**THE PROBLEM**
Answer these questions from the Pokémon GO passage:
1. Which company developed Pokémon GO?
2. How much money is the game estimated to bring in each day in the U.S.?
3. What do most of the new Pokémon-related apps help players do?

**EXERCISE PASSAGE**
________

A screenshot from the Pokévision website on Tuesday afternoon shows when and where certain Pokémon will appear in San Francisco. (Photo: Ryan Mac/Forbes)

On its way up to the top of the app store charts, Pokémon GO has broken plenty of records. Since its launch in early July, the game has easily become the most popular mobile game of all time, while raking in an estimated $6 million a day in the U.S. alone.

Niantic Labs, the game’s developer, isn’t the only one that has benefitted from the smashing success of its second game.

A handful of Pokémon-related apps have popped up in the last three weeks. Some are knockoff games. Others help Pokémon GO players find dates. Most, however, aid obsessed players to locate virtual Pokémon in their quests to catch them all.

________

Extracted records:
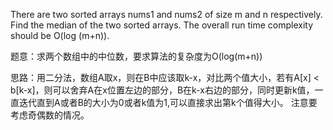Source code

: There are two sorted arrays nums1 and nums2 of size m and n respectively. Find the median of the two sorted arrays. The overall run time complexity should be O(log (m+n)).

题意：求两个数组中的中位数，要求算法的复杂度为O(log(m+n))

思路：用二分法，数组A取x，则在B中应该取k-x，对比两个值大小，若有A[x] < b[k-x]，则可以舍弃A在x位置左边的部分，B在k-x右边的部分，同时更新k值，一直迭代直到A或者B的大小为0或者k值为1,可以直接求出第k个值得大小。
注意要考虑奇偶数的情况。
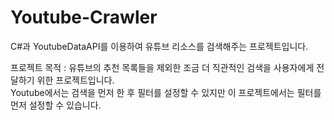 # Youtube-Crawler
C#과 YoutubeDataAPI를 이용하여 유튜브 리소스를 검색해주는 프로젝트입니다.

프로젝트 목적 : 유튜브의 추천 목록들을 제외한 조금 더 직관적인 검색을 사용자에게 전달하기 위한 프로젝트입니다. <br>
Youtube에서는 검색을 먼저 한 후 필터를 설정할 수 있지만 이 프로젝트에서는 필터를 먼저 설정할 수 있습니다.
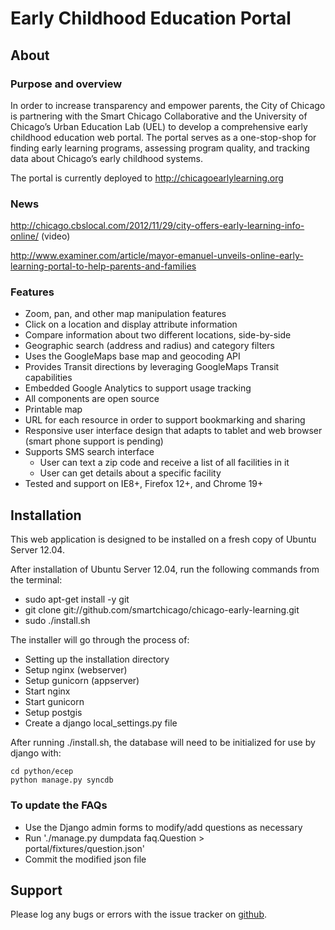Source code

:# Early Childhood Education Portal

## About

### Purpose and overview

In order to increase transparency and empower parents, the City of Chicago is partnering with the Smart Chicago Collaborative and the University of Chicago’s Urban Education Lab (UEL) to develop a comprehensive early childhood education web portal. The portal serves as a one-stop-shop for finding early learning programs, assessing program quality, and tracking data about Chicago’s early childhood systems.


The portal is currently deployed to http://chicagoearlylearning.org



### News

http://chicago.cbslocal.com/2012/11/29/city-offers-early-learning-info-online/ (video)

http://www.examiner.com/article/mayor-emanuel-unveils-online-early-learning-portal-to-help-parents-and-families

### Features

* Zoom, pan, and other map manipulation features
* Click on a location and display attribute information
* Compare information about two different locations, side-by-side
* Geographic search (address and radius) and category filters
* Uses the GoogleMaps base map and geocoding API
* Provides Transit directions by leveraging GoogleMaps Transit capabilities
* Embedded Google Analytics to support usage tracking
* All components are open source
* Printable map
* URL for each resource in order to support bookmarking and sharing
* Responsive user interface design that adapts to tablet and web browser (smart phone support is pending)
* Supports SMS search interface
    * User can text a zip code and receive a list of all facilities in it
    * User can get details about a specific facility
* Tested and support on IE8+, Firefox 12+, and Chrome 19+


## Installation

This web application is designed to be installed on a fresh copy of Ubuntu Server 12.04.

After installation of Ubuntu Server 12.04, run the following commands from the terminal:

* sudo apt-get install -y git
* git clone git://github.com/smartchicago/chicago-early-learning.git
* sudo ./install.sh

The installer will go through the process of:

* Setting up the installation directory
* Setup nginx (webserver)
* Setup gunicorn (appserver)
* Start nginx
* Start gunicorn
* Setup postgis
* Create a django local_settings.py file

After running ./install.sh, the database will need to be initialized for use by django with:

    cd python/ecep
    python manage.py syncdb

### To update the FAQs
* Use the Django admin forms to modify/add questions as necessary
* Run './manage.py dumpdata faq.Question > portal/fixtures/question.json'
* Commit the modified json file

## Support

Please log any bugs or errors with the issue tracker on [github](https://github.com/smartchicago/chicago-early-learning/issues).
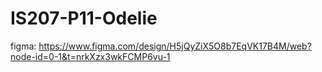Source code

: # IS207-P11-Odelie
figma: 
https://www.figma.com/design/H5jQyZiX5O8b7EqVK17B4M/web?node-id=0-1&t=nrkXzx3wkFCMP6vu-1
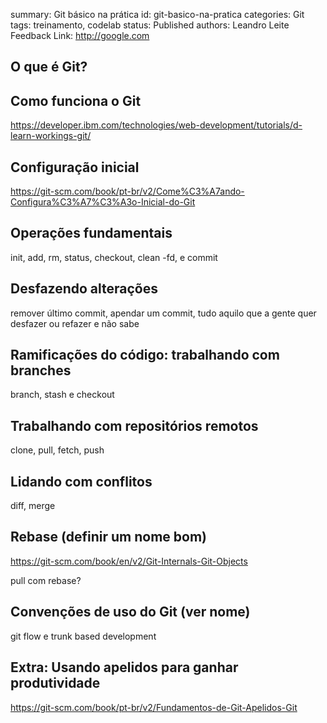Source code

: summary: Git básico na prática
id: git-basico-na-pratica
categories: Git
tags: treinamento, codelab
status: Published
authors: Leandro Leite
Feedback Link: http://google.com

## O que é Git?

## Como funciona o Git

https://developer.ibm.com/technologies/web-development/tutorials/d-learn-workings-git/

## Configuração inicial

https://git-scm.com/book/pt-br/v2/Come%C3%A7ando-Configura%C3%A7%C3%A3o-Inicial-do-Git

## Operações fundamentais

init, add, rm, status, checkout, clean -fd, e commit

## Desfazendo alterações

remover último commit, apendar um commit, tudo aquilo que a gente quer desfazer ou refazer e não sabe

## Ramificações do código: trabalhando com branches

branch, stash e checkout

## Trabalhando com repositórios remotos

clone, pull, fetch, push

## Lidando com conflitos

diff, merge

## Rebase (definir um nome bom)

https://git-scm.com/book/en/v2/Git-Internals-Git-Objects

pull com rebase?

## Convenções de uso do Git (ver nome)

git flow e trunk based development

## Extra: Usando apelidos para ganhar produtividade

https://git-scm.com/book/pt-br/v2/Fundamentos-de-Git-Apelidos-Git
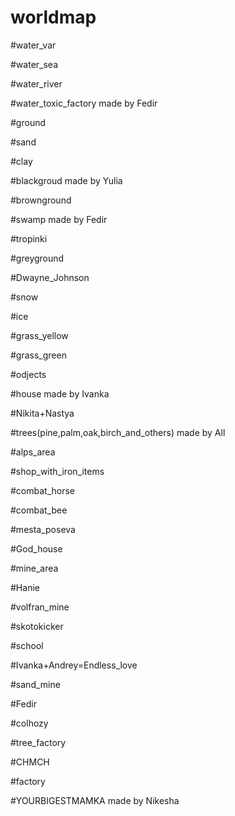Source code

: # worldmap
#water_var


#water_sea

#water_river

#water_toxic_factory     made by Fedir



#ground

#sand

#clay

#blackgroud             made by Yulia

#brownground

#swamp              made by Fedir

#tropinki

#greyground

#Dwayne_Johnson

#snow

#ice

#grass_yellow

#grass_green



#odjects

#house       made by Ivanka

#Nikita+Nastya

#trees(pine,palm,oak,birch_and_others)  made by All

#alps_area

#shop_with_iron_items

#combat_horse

#combat_bee

#mesta_poseva

#God_house

#mine_area

#Hanie

#volfran_mine

#skotokicker

#school

#Ivanka+Andrey=Endless_love

#sand_mine

#Fedir

#colhozy

#tree_factory

#CHMCH

#factory

#YOURBIGESTMAMKA made by Nikesha
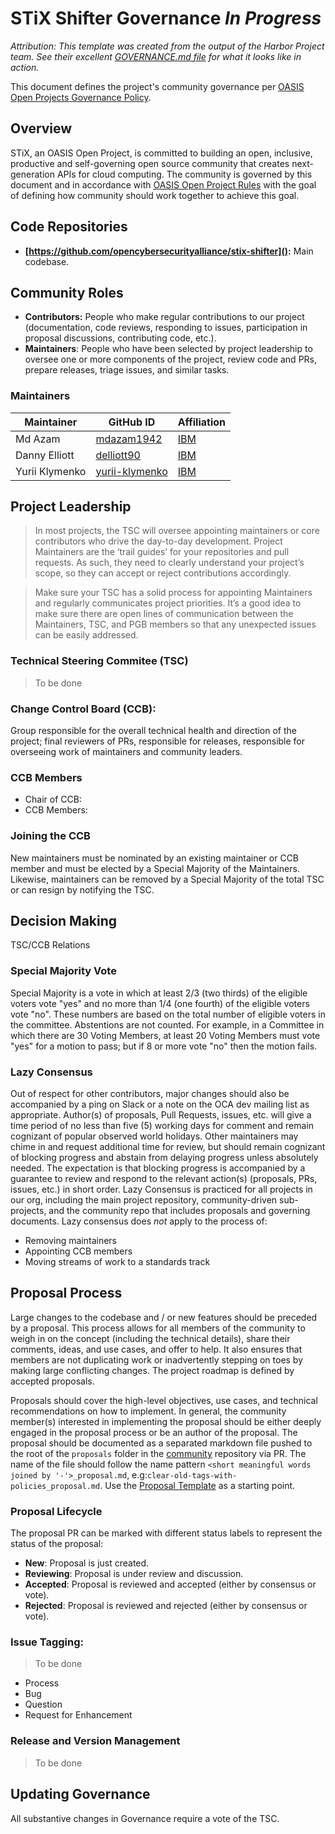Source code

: # STiX Shifter Governance *In Progress*

*Attribution: This template was created from the output of the Harbor Project team. See their excellent [GOVERNANCE.md file](https://github.com/goharbor/community/blob/master/GOVERNANCE.md) for what it looks like in action.*

This document defines the project's community governance per [OASIS Open Projects Governance Policy](https://github.com/oasis-open-projects/documentation/blob/master/policy/project-governance.md).

## Overview

STiX, an OASIS Open Project, is committed to building an open, inclusive, productive and self-governing open source community that creates next-generation APIs for cloud computing. The community is governed by this document and in accordance with [OASIS Open Project Rules](../board-docs/open-projects-rules.md) with the goal of defining how community should work together to achieve this goal.

## Code Repositories

* **[https://github.com/opencybersecurityalliance/stix-shifter]():** Main codebase.

## Community Roles

* **Contributors:** People who make regular contributions to our project (documentation, code reviews, responding to issues, participation in proposal discussions, contributing code, etc.).
* **Maintainers**: People who have been selected by project leadership to oversee one or more components of the project, review code and PRs, prepare releases, triage issues, and similar tasks.

### Maintainers

| Maintainer | GitHub ID | Affiliation |
|------------|-----------|-------------|
| Md Azam | [mdazam1942](https://github.com/mdazam1942) | [IBM](https://github.com/IBM) |
| Danny Elliott | [delliott90](https://github.com/delliott90) | [IBM](https://github.com/IBM) |
| Yurii Klymenko | [yurii-klymenko](https://github.com/yurii-klymenko) | [IBM](https://github.com/IBM) |


## Project Leadership

> In most projects, the TSC will oversee appointing maintainers or core contributors who drive the day-to-day development. Project Maintainers are the ‘trail guides’ for your repositories and pull requests. As such, they need to clearly understand your project’s scope, so they can accept or reject contributions accordingly.

> Make sure your TSC has a solid process for appointing Maintainers and regularly communicates project priorities. It’s a good idea to make sure there are open lines of communication between the Maintainers, TSC, and PGB members so that any unexpected issues can be easily addressed.

### Technical Steering Commitee (TSC)

> To be done

### Change Control Board (CCB): 

Group responsible for the overall technical health and direction of the project; final reviewers of PRs, responsible for releases, responsible for overseeing work of maintainers and community leaders.

### CCB Members

* Chair of CCB: 
* CCB Members:

### Joining the CCB

New maintainers must be nominated by an existing maintainer or CCB member and must be elected by a Special Majority of the Maintainers. Likewise, maintainers can be removed by a Special Majority of the total TSC or can resign by notifying the TSC.

## Decision Making

TSC/CCB Relations

### Special Majority Vote

Special Majority is a vote in which at least 2/3 (two thirds) of the eligible voters vote "yes" and no more than 1/4 (one fourth) of the eligible voters vote "no". These numbers are based on the total number of eligible voters in the committee. Abstentions are not counted. For example, in a Committee in which there are 30 Voting Members, at least 20 Voting Members must vote "yes" for a motion to pass; but if 8 or more vote "no" then the motion fails.

### Lazy Consensus

Out of respect for other contributors, major changes should also be accompanied by a ping on Slack or a note on the OCA dev mailing list as appropriate. Author(s) of proposals, Pull Requests, issues, etc.  will give a time period of no less than five (5) working days for comment and remain cognizant of popular observed world holidays.
Other maintainers may chime in and request additional time for review, but should remain cognizant of blocking progress and abstain from delaying progress unless absolutely needed. The expectation is that blocking progress is accompanied by a guarantee to review and respond to the relevant action(s) (proposals, PRs, issues, etc.) in short order.
Lazy Consensus is practiced for all projects in our org, including the main project repository, community-driven sub-projects, and the community repo that includes proposals and governing documents.
Lazy consensus does _not_ apply to the process of:

* Removing maintainers
* Appointing CCB members
* Moving streams of work to a standards track

## Proposal Process

Large changes to the codebase and / or new features should be preceded by a proposal. This process allows for all members of the community to weigh in on the concept (including the technical details), share their comments, ideas, and use cases, and offer to help. It also ensures that members are not duplicating work or inadvertently stepping on toes by making large conflicting changes.
The project roadmap is defined by accepted proposals.

Proposals should cover the high-level objectives, use cases, and technical recommendations on how to implement. In general, the community member(s) interested in implementing the proposal should be either deeply engaged in the proposal process or be an author of the proposal.
The proposal should be documented as a separated markdown file pushed to the root of the `proposals` folder in the [community](https://github.com/goHarbor/community) repository via PR. The name of the file should follow the name pattern `<short meaningful words joined by '-'>_proposal.md`, e.g:`clear-old-tags-with-policies_proposal.md`.
Use the [Proposal Template]() as a starting point.

### Proposal Lifecycle

The proposal PR can be marked with different status labels to represent the status of the proposal:
* **New**: Proposal is just created.
* **Reviewing**: Proposal is under review and discussion.
* **Accepted**: Proposal is reviewed and accepted (either by consensus or vote).
* **Rejected**: Proposal is reviewed and rejected (either by consensus or vote).

### Issue Tagging:

> To be done

* Process
* Bug
* Question
* Request for Enhancement

### Release and Version Management

> To be done

## Updating Governance

All substantive changes in Governance require a vote of the TSC.
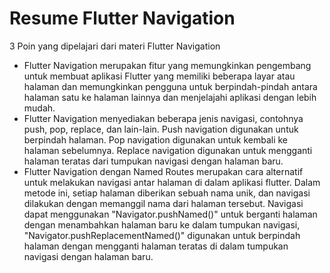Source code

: # Resume Flutter Navigation

3 Poin yang dipelajari dari materi Flutter Navigation

- Flutter Navigation merupakan fitur yang memungkinkan pengembang untuk membuat aplikasi Flutter yang memiliki beberapa layar atau halaman dan memungkinkan pengguna untuk berpindah-pindah antara halaman satu ke halaman lainnya dan menjelajahi aplikasi dengan lebih mudah.
- Flutter Navigation menyediakan beberapa jenis navigasi, contohnya push, pop, replace, dan lain-lain. Push navigation digunakan untuk berpindah halaman. Pop navigation digunakan untuk kembali ke halaman sebelumnya. Replace navigation digunakan untuk mengganti halaman teratas dari tumpukan navigasi dengan halaman baru.
- Flutter Navigation dengan Named Routes merupakan cara alternatif untuk melakukan navigasi antar halaman di dalam aplikasi flutter. Dalam metode ini, setiap halaman diberikan sebuah nama unik, dan navigasi dilakukan dengan memanggil nama dari halaman tersebut. Navigasi dapat menggunakan "Navigator.pushNamed()" untuk berganti halaman dengan menambahkan halaman baru ke dalam tumpukan navigasi, "Navigator.pushReplacementNamed()" digunakan untuk berpindah halaman dengan mengganti halaman teratas di dalam tumpukan navigasi dengan halaman baru.
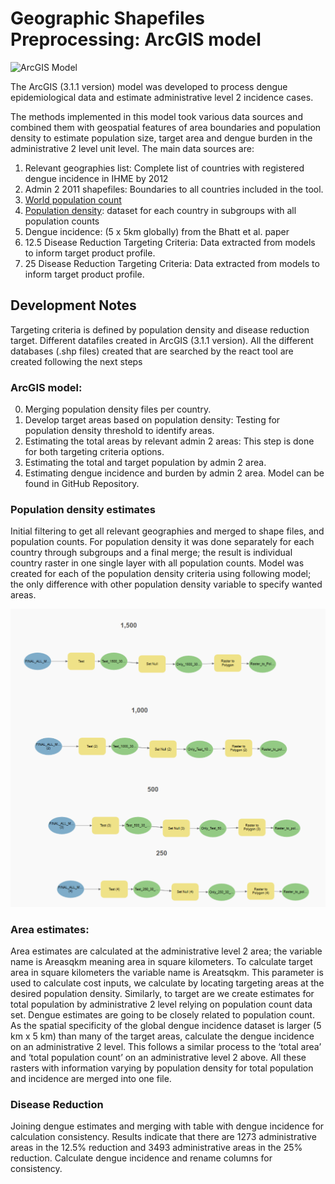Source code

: # Geographic Shapefiles Preprocessing: ArcGIS model

![ArcGIS Model](arcgis_model.png)

The ArcGIS (3.1.1 version) model was developed to process dengue epidemiological data and estimate administrative level 2 incidence cases.

The methods implemented in this model took various data sources and combined them with geospatial features of area boundaries and population density to estimate population size, target area and dengue burden in the administrative 2 level unit level. The main data sources are:

1. Relevant geographies list: Complete list of countries with registered dengue incidence in IHME by 2012
2. Admin 2 2011 shapefiles: Boundaries to all countries included in the tool.
3. [World population count](https://hub.worldpop.org/geodata/summary?id=24777)
4. [Population density](https://hub.worldpop.org/geodata/listing?id=77): dataset for each country in subgroups with all population counts
5. Dengue incidence: (5 x 5km globally) from the Bhatt et al. paper
6. 12.5 Disease Reduction Targeting Criteria: Data extracted from models to inform target product profile.
7. 25 Disease Reduction Targeting Criteria: Data extracted from models to inform target product profile.

## Development Notes

Targeting criteria is defined by population density and disease reduction target. Different datafiles created in ArcGIS (3.1.1 version). All the different databases (.shp files) created that are searched by the react tool are created following the next steps

### ArcGIS model:

0. Merging population density files per country.
1. Develop target areas based on population density: Testing for population density threshold to identify areas.
2. Estimating the total areas by relevant admin 2 areas: This step is done for both targeting criteria options.
3. Estimating the total and target population by admin 2 area.
4. Estimating dengue incidence and burden by admin 2 area.
   Model can be found in GitHub Repository.

### Population density estimates

Initial filtering to get all relevant geographies and merged to shape files, and population counts. For population density it was done separately for each country through subgroups and a final merge; the result is individual country raster in one single layer with all population counts. Model was created for each of the population density criteria using following model; the only difference with other population density variable to specify wanted areas.

![population density](arcgis_popden.png)

### Area estimates:

Area estimates are calculated at the administrative level 2 area; the variable name is Areasqkm meaning area in square kilometers. To calculate target area in square kilometers the variable name is Areatsqkm. This parameter is used to calculate cost inputs, we calculate by locating targeting areas at the desired population density. Similarly, to target are we create estimates for total population by administrative 2 level relying on population count data set. Dengue estimates are going to be closely related to population count. As the spatial specificity of the global dengue incidence dataset is larger (5 km x 5 km) than many of the target areas, calculate the dengue incidence on an administrative 2 level. This follows a similar process to the ‘total area’ and ‘total population count’ on an administrative level 2 above. All these rasters with information varying by population density for total population and incidence are merged into one file.

### Disease Reduction

Joining dengue estimates and merging with table with dengue incidence for calculation consistency. Results indicate that there are 1273 administrative areas in the 12.5% reduction and 3493 administrative areas in the 25% reduction. Calculate dengue incidence and rename columns for consistency.
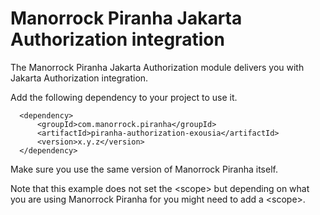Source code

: 
# Manorrock Piranha Jakarta Authorization integration

The Manorrock Piranha Jakarta Authorization module delivers you with Jakarta Authorization integration.

Add the following dependency to your project to use it.

      <dependency>
          <groupId>com.manorrock.piranha</groupId>
          <artifactId>piranha-authorization-exousia</artifactId>
          <version>x.y.z</version>
      </dependency>

Make sure you use the same version of Manorrock Piranha itself.

Note that this example does not set the &lt;scope&gt; but depending on what you
are using Manorrock Piranha for you might need to add a &lt;scope&gt;.
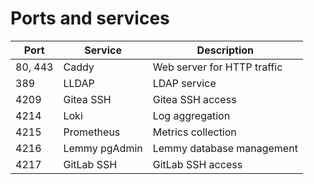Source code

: # Ports and services

| Port    | Service       | Description                 |
| ------- | ------------- | --------------------------- |
| 80, 443 | Caddy         | Web server for HTTP traffic |
| 389     | LLDAP         | LDAP service                |
| 4209    | Gitea SSH     | Gitea SSH access            |
| 4214    | Loki          | Log aggregation             |
| 4215    | Prometheus    | Metrics collection          |
| 4216    | Lemmy pgAdmin | Lemmy database management   |
| 4217    | GitLab SSH    | GitLab SSH access           |
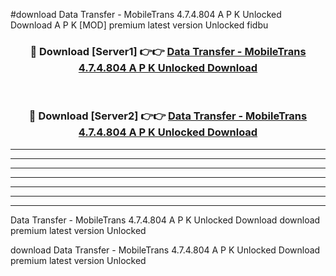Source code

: #download Data Transfer - MobileTrans 4.7.4.804 A P K Unlocked Download A P K [MOD] premium latest version Unlocked fidbu 



<div align="center">
<h3>🔴 Download [Server1] 👉👉 <a href="https://apkdownload1.web.app/">Data Transfer - MobileTrans 4.7.4.804 A P K Unlocked Download</a></h3><br>

<h3>🔴 Download [Server2] 👉👉 <a href="https://apkdownload1.web.app/">Data Transfer - MobileTrans 4.7.4.804 A P K Unlocked Download</a></h3>
</div>





----------------------------------------------------------

----------------------------------------------------------

----------------------------------------------------------

----------------------------------------------------------

----------------------------------------------------------

----------------------------------------------------------

----------------------------------------------------------

Data Transfer - MobileTrans 4.7.4.804 A P K Unlocked Download download premium latest version Unlocked

download Data Transfer - MobileTrans 4.7.4.804 A P K Unlocked Download premium latest version Unlocked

________

**RESULT OF THE TASK**
1. Niantic Labs.
2. An estimated $6 million a day.
3. They help players locate virtual Pokémon in their quests to catch them all.